NBCUniversal chief Steve Burke earned $39.9 million last year, despite a decrease of more than $6 million from his 2017 compensation, according to an SEC filing from Comcast, NBCUniversal’s parent company, on Friday morning.
Burke earned a $10 million performance bonus in 2018, along with $10 million in stock options. He made $46.5 million in 2017 and $46 million the year before that.
Comcast chairman and chief executive Brian Roberts, meanwhile, saw his total compensation increase by several million dollars last year. Roberts’ compensation was $35 million in 2018, up from $32.5 million the year before. Comcast CFO Michael Cavanaugh’s compensation increased $1.5 million year-over-year to $21.7 million in 2018.

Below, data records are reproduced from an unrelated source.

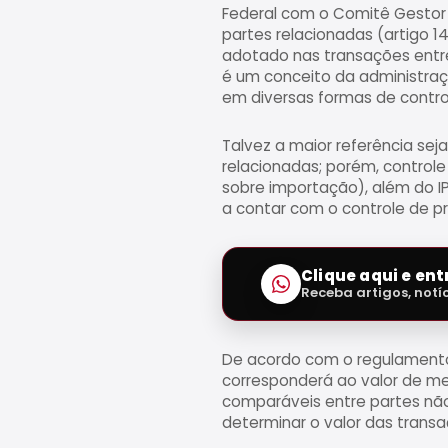
Federal com o Comitê Gestor 
partes relacionadas (artigo 1
adotado nas transações entre
é um conceito da administraçã
em diversas formas de control
Talvez a maior referência sej
relacionadas; porém, controle
sobre importação), além do I
a contar com o controle de pr
Clique aqui e en
Receba artigos, notí
De acordo com o regulamento 
corresponderá ao valor de m
comparáveis entre partes não
determinar o valor das transa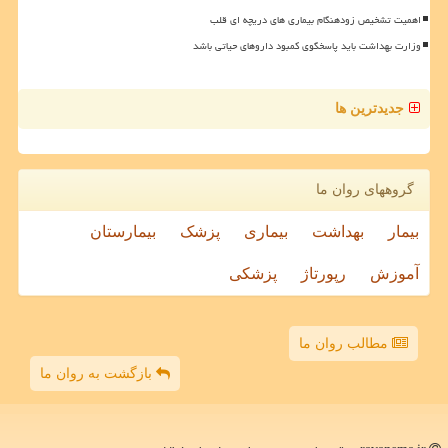
اهمیت تشخیص زودهنگام بیماری های دریچه ای قلب
وزارت بهداشت باید پاسخگوی کمبود داروهای حیاتی باشد
جدیدترین ها
گروههای روان ما
بیمار
بهداشت
بیماری
پزشک
بیمارستان
آموزش
رپورتاژ
پزشکی
مطالب روان ما
بازگشت به روان ما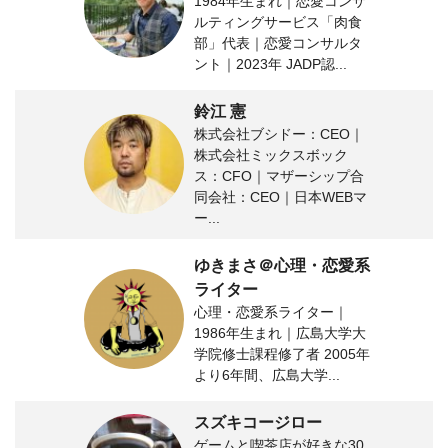
1984年生まれ｜恋愛コンサ
ルティングサービス「肉食
部」代表｜恋愛コンサルタ
ント｜2023年 JADP認...
鈴江 憲
株式会社ブシドー：CEO｜
株式会社ミックスボック
ス：CFO｜マザーシップ合
同会社：CEO｜日本WEBマ
ー...
ゆきまさ＠心理・恋愛系
ライター
心理・恋愛系ライター｜
1986年生まれ｜広島大学大
学院修士課程修了者 2005年
より6年間、広島大学...
スズキコージロー
ゲームと喫茶店が好きな30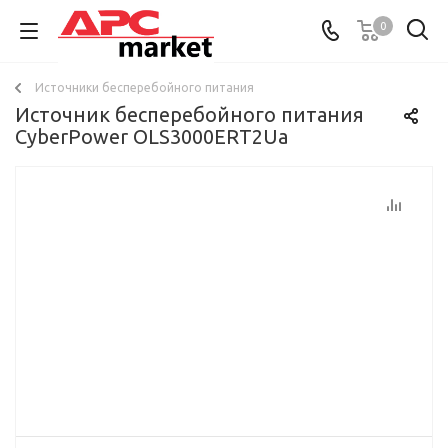
0
Источники бесперебойного питания
Источник бесперебойного питания
CyberPower OLS3000ERT2Ua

On Thursday, Comcast reported better-than-anticipated Q1 earnings, but missed on Wall Street revenue projections. At the box office, the performances of Jordan Peele’s “Us” and “How to Train Your Dragon: The Hidden World” helped filmed entertainment revenue rise 7.4% over the comparable three-month period last year.
Shares of Comcast stock have increased 26% since the beginning of the year, hitting $43.24 per share in early trading on Friday.
With Burke at the helm, NBCUniversal is preparing to enter an increasingly crowded streaming landscape with its own direct-to-consumer service during the first half of 2020. The unnamed service, which will be led by Bonnie Hammer, will offer current and prior seasons of NBCU-owned shows, as well as original programming. It will be available for free to 54 million NBCU pay-cable subscribers, as well as for Sky subscribers in the U.K.
Earlier this year, Burke hinted NBCUniversal will stop selling its best known content to other streamers once its service hits the market. That means “The Office,” Netflix’s biggest show, will likely hit NBCU’s streaming service in 2021 once the Netflix licensing agreement expires, as The Wall Street Journal reported earlier this week.